● EXERCISE AIM
Below are records with pictures. Reproduce exactly the lines from the line with "Figure 4: Mature" to the line with "Table 2. Component material properties.", inclusive, and leave each picture out.

● INFORMATION PROVIDED
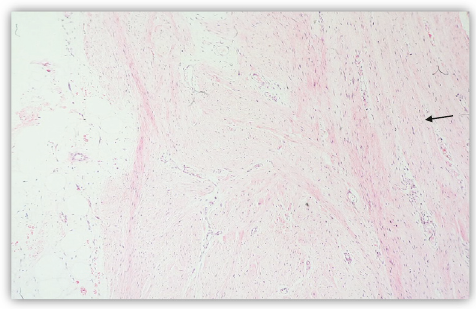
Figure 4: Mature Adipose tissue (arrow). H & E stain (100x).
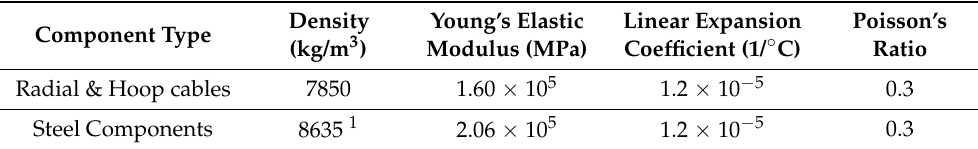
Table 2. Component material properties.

==

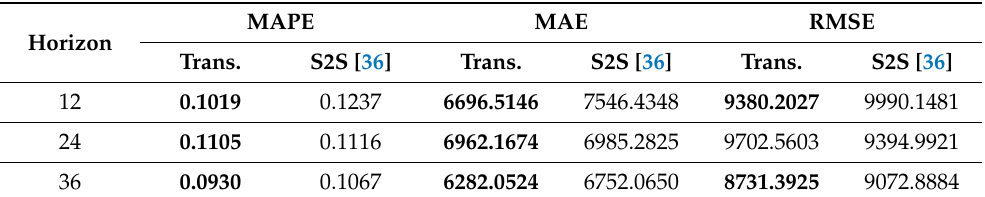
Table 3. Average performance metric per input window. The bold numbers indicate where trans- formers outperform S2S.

● RESULT OF THIS TASK
Figure 4: Mature Adipose tissue (arrow). H & E stain (100x).
Table 2. Component material properties.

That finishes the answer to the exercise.